The leaders of Canada's political parties have undoubtedly already written their Christmas wish lists — a pair of sandals, a beard trimmer, maybe even a fuzzy sweater.

But if they could receive a gift from the pollsters, what might they wish for?

Blue Christmas (in Ontario)

Topping Stephen Harper's polling wish list should be for his party to regain the lead in seat-rich Ontario. It was the province that gave the prime minister a majority government in 2011, and it is the only province that can give him another one in 2015. Moreover, for Harper, a majority government may be the only means of staying in office.

Stephen Harper reads Twas The Night Before Christmas

Prime Minister Stephen Harper was one of the many Conservative caucus members to join in a pre-holiday read-along of Clement Moore's classic poem, which was posted to YouTube. (YouTube video posted by Conservative MP Paul Calandra)

The Conservatives are still competitive in Ontario, having trimmed the margin that separated them from the Liberals earlier this year. But they have yet to consistently move ahead in the polls. The province is where every vote taken away from the Liberals gives the Conservatives the highest return in seats. A return to 40 per cent or higher would certainly bode well for the Conservative Party's re-election odds next year.

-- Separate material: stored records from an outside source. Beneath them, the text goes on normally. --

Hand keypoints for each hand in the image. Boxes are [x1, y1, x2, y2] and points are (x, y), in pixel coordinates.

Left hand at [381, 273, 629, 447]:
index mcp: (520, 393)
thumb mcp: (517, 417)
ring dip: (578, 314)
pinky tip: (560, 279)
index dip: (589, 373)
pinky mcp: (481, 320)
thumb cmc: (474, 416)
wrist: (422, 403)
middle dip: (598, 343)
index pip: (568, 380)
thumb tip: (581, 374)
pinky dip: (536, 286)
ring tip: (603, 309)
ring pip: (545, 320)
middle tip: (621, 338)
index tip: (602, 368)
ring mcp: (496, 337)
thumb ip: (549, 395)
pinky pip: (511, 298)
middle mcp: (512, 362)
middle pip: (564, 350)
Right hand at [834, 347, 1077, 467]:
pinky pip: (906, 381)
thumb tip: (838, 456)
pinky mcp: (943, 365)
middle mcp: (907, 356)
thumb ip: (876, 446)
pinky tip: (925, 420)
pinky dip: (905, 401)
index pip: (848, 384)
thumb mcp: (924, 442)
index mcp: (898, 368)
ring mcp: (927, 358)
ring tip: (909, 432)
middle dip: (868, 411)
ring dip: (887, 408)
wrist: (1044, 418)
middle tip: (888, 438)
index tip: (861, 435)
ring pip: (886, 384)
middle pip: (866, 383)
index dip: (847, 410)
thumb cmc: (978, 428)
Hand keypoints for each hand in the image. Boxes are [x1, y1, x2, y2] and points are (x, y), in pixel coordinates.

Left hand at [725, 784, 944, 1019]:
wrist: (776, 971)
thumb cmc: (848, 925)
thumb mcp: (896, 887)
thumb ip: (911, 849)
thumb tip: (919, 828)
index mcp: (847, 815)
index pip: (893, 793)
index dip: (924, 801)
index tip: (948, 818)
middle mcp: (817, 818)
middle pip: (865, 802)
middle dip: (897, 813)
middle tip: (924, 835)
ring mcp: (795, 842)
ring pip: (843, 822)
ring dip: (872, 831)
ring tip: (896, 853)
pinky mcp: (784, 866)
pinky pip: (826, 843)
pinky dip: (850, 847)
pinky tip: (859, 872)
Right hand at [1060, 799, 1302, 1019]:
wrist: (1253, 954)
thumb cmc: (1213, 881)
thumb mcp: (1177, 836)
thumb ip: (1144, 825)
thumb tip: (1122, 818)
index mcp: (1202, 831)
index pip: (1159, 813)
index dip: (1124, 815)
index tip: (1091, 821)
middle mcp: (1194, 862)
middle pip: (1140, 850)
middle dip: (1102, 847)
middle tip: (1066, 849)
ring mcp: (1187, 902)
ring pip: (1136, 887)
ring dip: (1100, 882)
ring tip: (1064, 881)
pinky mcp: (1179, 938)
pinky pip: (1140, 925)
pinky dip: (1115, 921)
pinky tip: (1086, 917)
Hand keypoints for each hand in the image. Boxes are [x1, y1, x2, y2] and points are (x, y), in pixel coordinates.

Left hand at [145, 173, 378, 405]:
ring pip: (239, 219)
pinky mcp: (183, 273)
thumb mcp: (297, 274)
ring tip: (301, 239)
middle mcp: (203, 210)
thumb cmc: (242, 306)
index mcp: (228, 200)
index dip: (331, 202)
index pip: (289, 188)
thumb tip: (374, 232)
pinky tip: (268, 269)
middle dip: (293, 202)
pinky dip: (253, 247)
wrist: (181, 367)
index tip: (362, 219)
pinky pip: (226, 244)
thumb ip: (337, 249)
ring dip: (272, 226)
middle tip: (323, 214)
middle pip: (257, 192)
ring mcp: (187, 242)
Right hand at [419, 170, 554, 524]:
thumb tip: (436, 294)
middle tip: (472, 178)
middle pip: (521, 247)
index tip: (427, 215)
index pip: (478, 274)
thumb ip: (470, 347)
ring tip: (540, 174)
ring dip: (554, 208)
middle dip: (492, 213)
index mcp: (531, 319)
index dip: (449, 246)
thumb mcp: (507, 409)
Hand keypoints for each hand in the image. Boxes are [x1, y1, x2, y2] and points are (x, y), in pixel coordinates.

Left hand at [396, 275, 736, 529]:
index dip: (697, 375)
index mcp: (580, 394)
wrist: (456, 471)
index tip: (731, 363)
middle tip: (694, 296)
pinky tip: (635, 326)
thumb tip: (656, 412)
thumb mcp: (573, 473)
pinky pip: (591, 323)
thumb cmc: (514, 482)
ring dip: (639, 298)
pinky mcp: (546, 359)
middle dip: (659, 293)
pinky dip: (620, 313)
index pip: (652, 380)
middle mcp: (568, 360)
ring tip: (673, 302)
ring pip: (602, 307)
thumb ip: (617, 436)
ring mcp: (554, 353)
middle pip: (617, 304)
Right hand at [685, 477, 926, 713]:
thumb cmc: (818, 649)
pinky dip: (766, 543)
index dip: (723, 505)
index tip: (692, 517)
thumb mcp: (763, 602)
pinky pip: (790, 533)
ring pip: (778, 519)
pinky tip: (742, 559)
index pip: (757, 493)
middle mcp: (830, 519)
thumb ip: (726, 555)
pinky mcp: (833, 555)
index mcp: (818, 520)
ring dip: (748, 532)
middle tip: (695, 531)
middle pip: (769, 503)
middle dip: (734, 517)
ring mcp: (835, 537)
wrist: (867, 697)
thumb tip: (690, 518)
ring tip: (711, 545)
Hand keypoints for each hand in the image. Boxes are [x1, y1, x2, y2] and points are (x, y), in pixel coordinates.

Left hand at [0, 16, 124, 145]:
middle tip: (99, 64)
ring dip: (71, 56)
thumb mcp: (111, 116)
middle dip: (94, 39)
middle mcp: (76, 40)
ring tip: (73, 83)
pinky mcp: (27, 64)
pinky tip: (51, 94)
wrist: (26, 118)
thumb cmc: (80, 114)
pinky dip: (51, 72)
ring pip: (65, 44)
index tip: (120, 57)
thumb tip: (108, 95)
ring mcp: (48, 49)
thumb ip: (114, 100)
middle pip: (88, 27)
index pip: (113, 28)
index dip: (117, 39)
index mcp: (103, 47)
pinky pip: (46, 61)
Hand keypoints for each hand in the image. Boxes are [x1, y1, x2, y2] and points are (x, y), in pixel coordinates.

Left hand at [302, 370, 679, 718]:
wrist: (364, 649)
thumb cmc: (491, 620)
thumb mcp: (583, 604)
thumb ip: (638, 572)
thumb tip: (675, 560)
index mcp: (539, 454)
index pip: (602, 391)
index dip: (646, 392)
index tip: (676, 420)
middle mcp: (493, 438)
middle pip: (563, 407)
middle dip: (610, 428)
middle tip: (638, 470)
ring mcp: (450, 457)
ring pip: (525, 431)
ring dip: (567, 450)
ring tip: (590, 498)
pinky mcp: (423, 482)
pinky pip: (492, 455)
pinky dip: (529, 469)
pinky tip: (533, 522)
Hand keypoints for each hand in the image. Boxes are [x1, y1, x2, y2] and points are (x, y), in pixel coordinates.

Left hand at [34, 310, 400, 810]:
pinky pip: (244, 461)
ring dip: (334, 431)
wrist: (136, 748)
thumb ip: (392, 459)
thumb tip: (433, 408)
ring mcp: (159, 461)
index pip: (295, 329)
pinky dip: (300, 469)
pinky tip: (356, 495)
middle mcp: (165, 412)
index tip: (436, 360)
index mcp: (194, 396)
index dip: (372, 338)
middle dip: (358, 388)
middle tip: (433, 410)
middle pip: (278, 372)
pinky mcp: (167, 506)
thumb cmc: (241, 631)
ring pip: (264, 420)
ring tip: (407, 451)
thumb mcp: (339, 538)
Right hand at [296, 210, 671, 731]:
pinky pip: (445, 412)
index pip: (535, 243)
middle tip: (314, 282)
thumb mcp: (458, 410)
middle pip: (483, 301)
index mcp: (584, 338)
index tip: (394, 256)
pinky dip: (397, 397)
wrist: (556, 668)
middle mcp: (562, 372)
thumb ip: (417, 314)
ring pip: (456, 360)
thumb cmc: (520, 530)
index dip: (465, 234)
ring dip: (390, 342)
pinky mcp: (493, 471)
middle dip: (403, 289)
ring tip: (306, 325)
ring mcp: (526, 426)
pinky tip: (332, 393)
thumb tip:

As a stocking-stuffer, Harper might also wish for some strong numbers in the Quebec City region. The New Democrats took the city in the last election, but have lost some of their support to the Liberals. If the Tories can bounce back in the provincial capital, they may be able to squeeze between the two and win some new seats.

Do they know it's Mulcair?

​What Tom Mulcair would be glad to see from the polls would be a drop in the number of Canadians outside Quebec who say they have no opinion of the NDP leader. In some polls, this still represents as much as one in three Canadians, compared to half that number for Justin Trudeau and a third of it for Harper. Mulcair needs his numbers to improve outside of Quebec if the NDP is to have any hope of being in the running to form the government in 2015. And considering that those who do have an opinion of Mulcair tend to have a positive one, particularly in important provinces for the NDP like British Columbia, he stands to gain by becoming better known.

A smaller present Mulcair might like to get from the pollsters would be stronger numbers in the Prairies. With the boundary changes in Saskatchewan, an opportunity for new seat gains there has opened up for the New Democrats. But the party is struggling in the region in the polls. An uptick here could pay some serious seat dividends.

N'oublie pas mon petit Trudeau

Trudeau might want to write his wish list in French. His party would benefit greatly from an improvement in their polling numbers among francophones in Quebec. While the Liberals lead provincewide, they trail the NDP among francophones and that could have real implications in the number of seats each party could win in Quebec. By making some inroads among francophones, Trudeau would close the seat gap in the province with the NDP, as well as decrease some of the imbalance that exists between the Conservatives' strength in the West and the Liberals' strength in the East.

In his stocking, though, he could use some more growth in Alberta and the Prairies as well, in order to capitalize on the party's good byelection results in the region and turn those close contests into seat wins in 2015.

Green Christmas (for B.C.)

For Elizabeth May, she should wish for another breakthrough for her party in British Columbia. The Greens' polling numbers in the province are respectable, and make May's re-election a good bet. But she would like to be joined by a second elected Green MP, and it is B.C. that could deliver one. Moving from around eight to 11 per cent to closer to 15 per cent may go a long way towards securing that second B.C. seat.

Jingle Bell Bloc

It doesn't look like it will be a happy holiday season for the Bloc Québécois, which remains mired in the polls well below even its disastrous showing of 2011. Mario Beaulieu, who was named leader in the summer, needs his own personal numbers to improve. His approval ratings are dismal, with three times, even four times as many Quebecers saying their disapprove of Beaulieu than approve of him. At this stage, it doesn't look like the sovereignty issue will carry the Bloc to its old stature in the province. Having a likeable leader would help.